= Treaty of Niš (1739) =

Russo-Turkish peace treaty

Main theater of the Russo-Turkish War (1735–1739)

The Treaty of Niš was a peace treaty signed on 3 October 1739 in Niš (nowadays in Serbia), by the Ottoman Empire and the Russian Empire, to end the Russo-Turkish War (1735–1739). It was preceded by the preliminary Russo-Turkish peace treaty, signed through French mediation on 18 September 1739 in Belgrade, while the peace arrangements were finalized by the treaty of Niš on 3 October.

==History==
On 18 September 1739, the Treaty of Belgrade was signed by the Ottoman Empire and the Habsburg monarchy, thus ending the Habsburg participation in the war.
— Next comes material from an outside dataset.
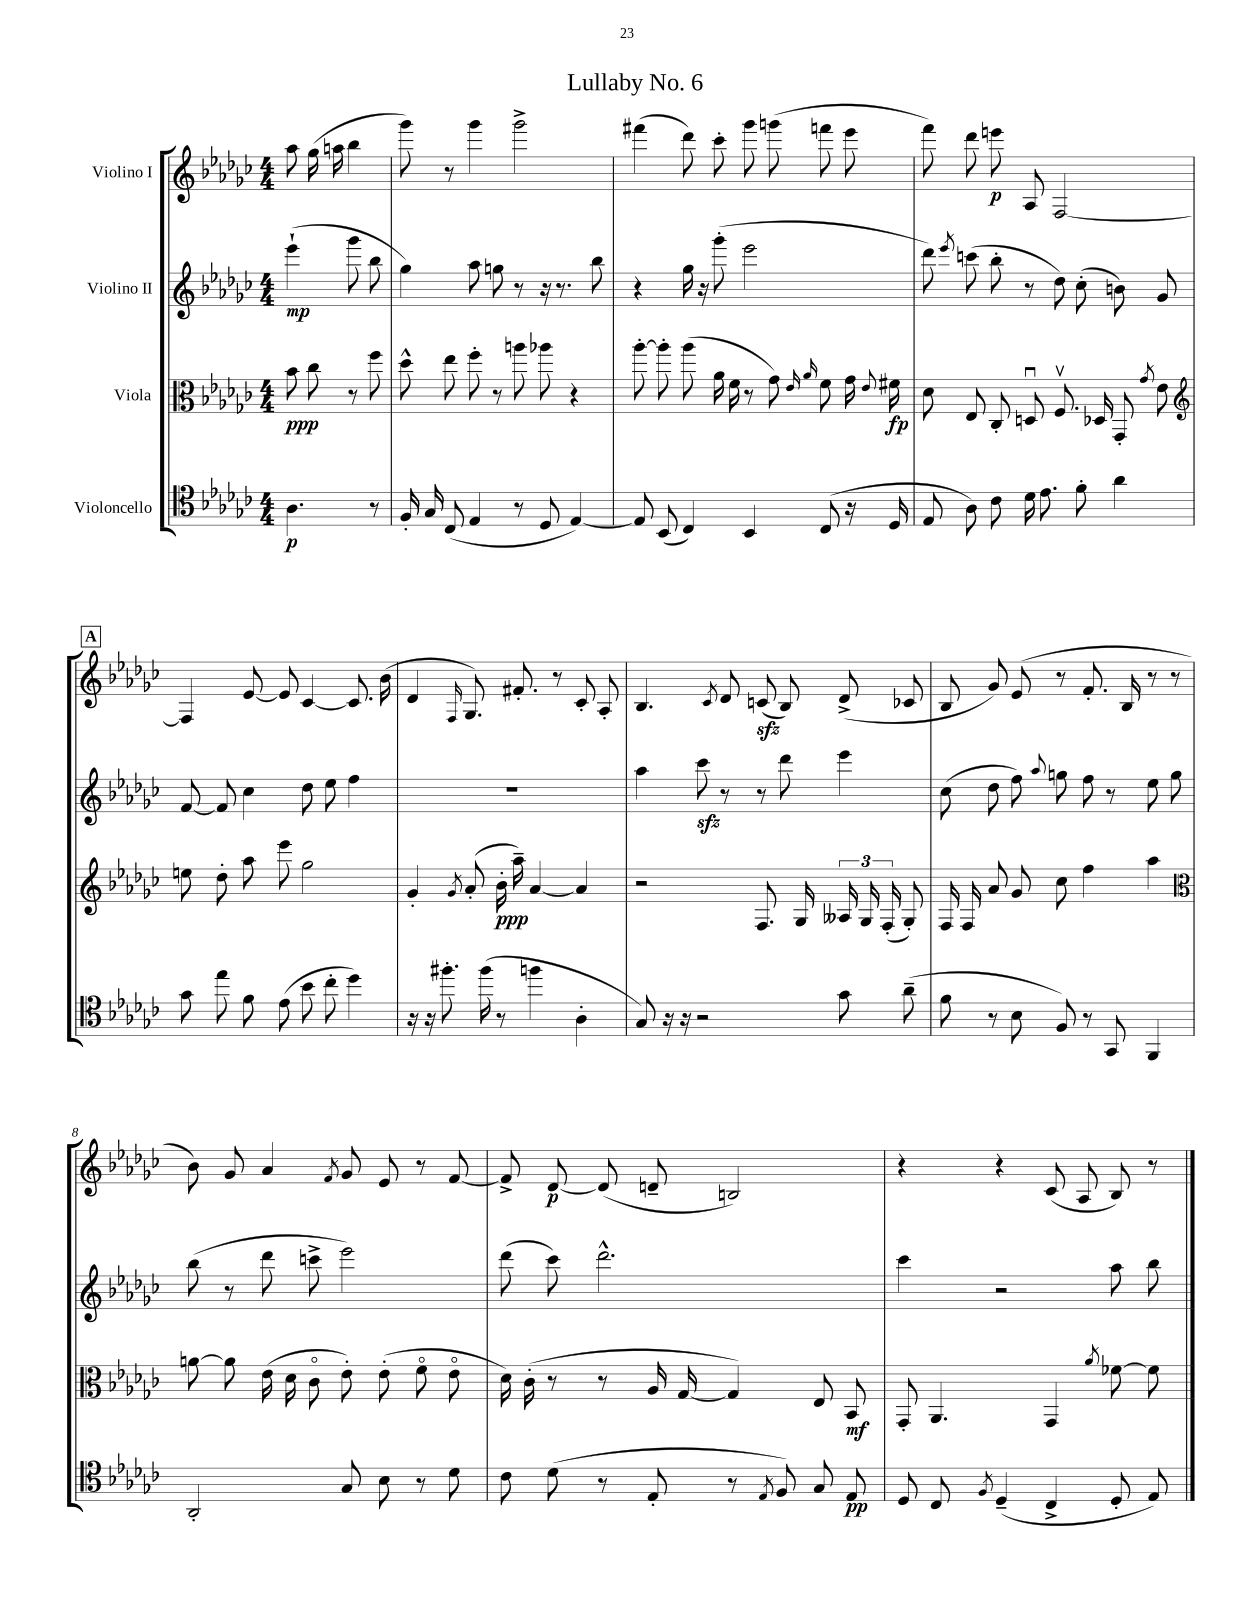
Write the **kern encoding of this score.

On the same day, through the mediation of French ambassador, marquis Louis Sauveur de Villeneuve, a separate preliminary peace treaty was signed, also in Belgrade, aimed to end the war between Russia and the Ottomans. Since the Russo-Turkish treaty was signed through mediation, its viability depended on official acceptance by the Russian court. At that time, commander of advancing Russian forces, that had successfully captured Moldavia, field marshal Burkhard Christoph von Münnich was not included in negotiations, nor informed of the outcome of French mediation. In spite of that, negotiations proceeded further, and on 3 October (1739) the final Russo-Turkish peace treaty was signed in Niš, also through French mediation. Due to a looming threat of war with Sweden and French diplomatic pressure, Russian court decided to accept both treaties. After the formal ratification by empress Anna of Russia, diplomatic instruments were exchanged and the final convention was signed in Constantinople on 28 December 1739, also through the French mediation, thus formally concluding the war.

By the preliminary Russo-Turkish treaty of Belgrade (18 September) and the final peace treaty of Niš (3 October), the Russians gave up their claims to Crimea and Moldavia, but were allowed to build a port at Azov, though without fortifications and without the right to have a fleet in the Black Sea. The Russian side also achieved some minor territorial gains, through corrections of land borders in the Pontic steppe regions. Russia was also allowed to build a fortress on the Don river island at Cherkassy, while the region of Kabardia was recognized as a neutral zone between the two empires.